Finish and submit the US-variation manuscript: This is the only manuscript we have in the works right now (except one on teaching that's fallen by the wayside). Hmmm, that in itself is probably a cause for concern.
Write the NIH proposal: Now that NIH has cut its proposal page limit to 12 pages, including figures but not references (?), perhaps we can just revise (and revise and revise) the 10-page proposal the post-doc submitted for his fellowship application. Yesterday I discovered that HERRO, the UBC group that supports research in the health sciences, is offering a half-day workshop on writing NIH grants at the end of the month. They don't seem to have advertised this to the UBC community, just announced it on their web page, but a colleague and I tracked it down and signed up.

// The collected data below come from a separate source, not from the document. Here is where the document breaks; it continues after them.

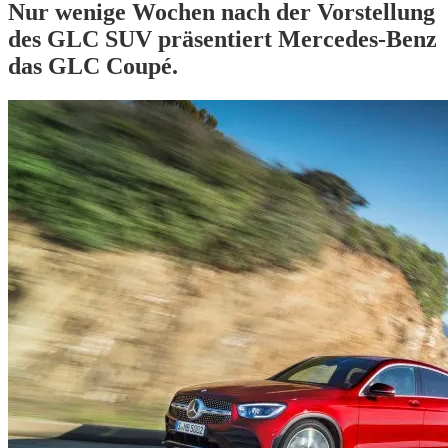
Nur wenige Wochen nach der Vorstellung
des GLC SUV präsentiert Mercedes-Benz
das GLC Coupé.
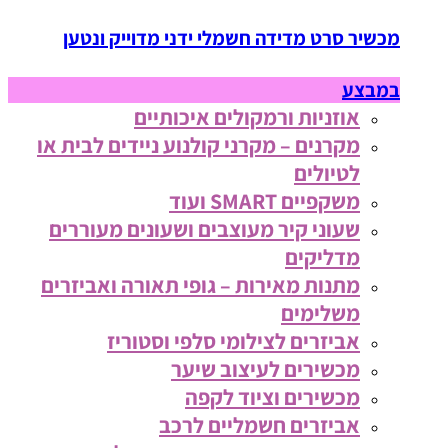
מכשיר סרט מדידה חשמלי ידני מדוייק ונטען
במבצע
אוזניות ורמקולים איכותיים
מקרנים – מקרני קולנוע ניידים לבית או
לטיולים
משקפיים SMART ועוד
שעוני קיר מעוצבים ושעונים מעוררים
מדליקים
מתנות מאירות – גופי תאורה ואביזרים
משלימים
אביזרים לצילומי סלפי וסטוריז
מכשירים לעיצוב שיער
מכשירים וציוד לקפה
אביזרים חשמליים לרכב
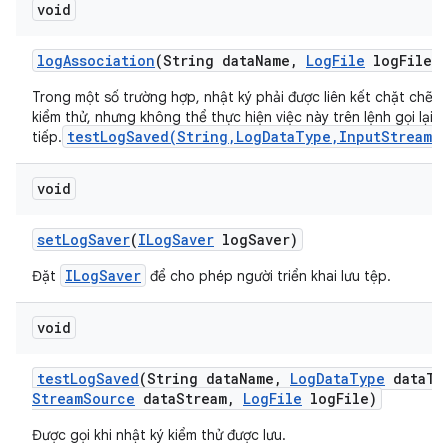
void
log
Association
(String data
Name
,
Log
File
log
File)
Trong một số trường hợp, nhật ký phải được liên kết chặt chẽ v
kiểm thử, nhưng không thể thực hiện việc này trên lệnh gọi lại t
testLogSaved(String,LogDataType,InputStreamS
tiếp.
void
set
Log
Saver
(
ILog
Saver
log
Saver)
ILogSaver
Đặt
để cho phép người triển khai lưu tệp.
void
test
Log
Saved
(String data
Name
,
Log
Data
Type
data
Ty
Stream
Source
data
Stream
,
Log
File
log
File)
Được gọi khi nhật ký kiểm thử được lưu.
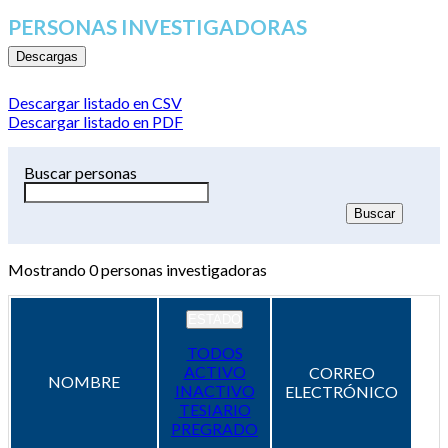
PERSONAS INVESTIGADORAS
Descargas
Descargar listado en CSV
Descargar listado en PDF
Buscar personas
Mostrando
0
personas investigadoras
ESTADO
TODOS
ACTIVO
CORREO
NOMBRE
INACTIVO
ELECTRÓNICO
TESIARIO
PREGRADO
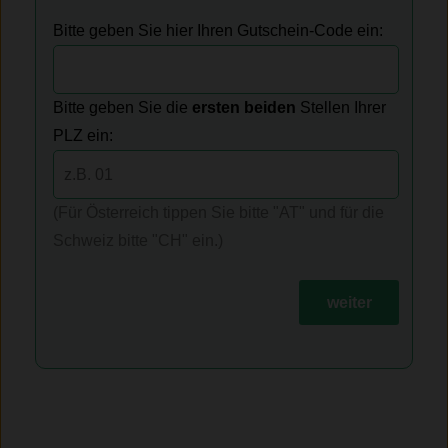
Bitte geben Sie hier Ihren Gutschein-Code ein:
Bitte geben Sie die
ersten beiden
Stellen Ihrer
PLZ ein:
(Für Österreich tippen Sie bitte "AT" und für die
Schweiz bitte "CH" ein.)
weiter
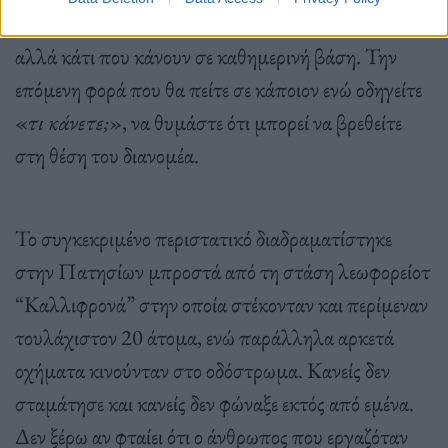
εμφάνιση φαινόταν, ότι δεν ήταν ένα τυχαίο γεγονός,
αλλά κάτι που κάνουν σε καθημερινή βάση. Την
επόμενη φορά που θα πείτε σε κάποιον ενώ οδηγείτε
«
τι κάνετε;
», να θυμάστε ότι μπορεί να βρεθείτε
στη θέση του διανομέα.
Το συγκεκριμένο περιστατικό διαδραματίστηκε
στην Πατησίων μπροστά από τη στάση λεωφορείοτ
“Καλλιφρονά” στην οποία στέκονταν και περίμεναν
τουλάχιστον 20 άτομα, ενώ παράλληλα αρκετά
οχήματα κινούνταν στο οδόστρωμα. Κανείς δεν
σταμάτησε και κανείς δεν φώναξε εκτός από εμένα.
Δεν ξέρω αν φταίει ότι ο άνθρωπος που εργαζόταν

Get preliminary data for the NIH proposal: The proposal has 3 (or maybe 4) parts, each consisting of sequencing specific very diverse DNA samples we've purified from transformed cells. For the first and third of these parts we can do a small-scale experiment to show that the components all work, if necessary doing the preliminary sequencing by conventional methods rather than Illumina. The second part is the most difficult, but we should be able to get preliminary data there too.
Get more preliminary data for the CIHR proposal: This will be critical if this proposal is rejected. The first part of this proposal is the same as the first part of the NIH proposal, so that new data will do double duty. But we also need more data for the second part, making and analyzing mutants and testing candidate DNA-binding proteins, and for the third part, optical tweezers measurements and studies of USS conformation and flexibility. The optical tweezers part is the most risky but that makes it the one most in need of evidence that it can be done. It's also my own project and I want to get started having fun with it soon.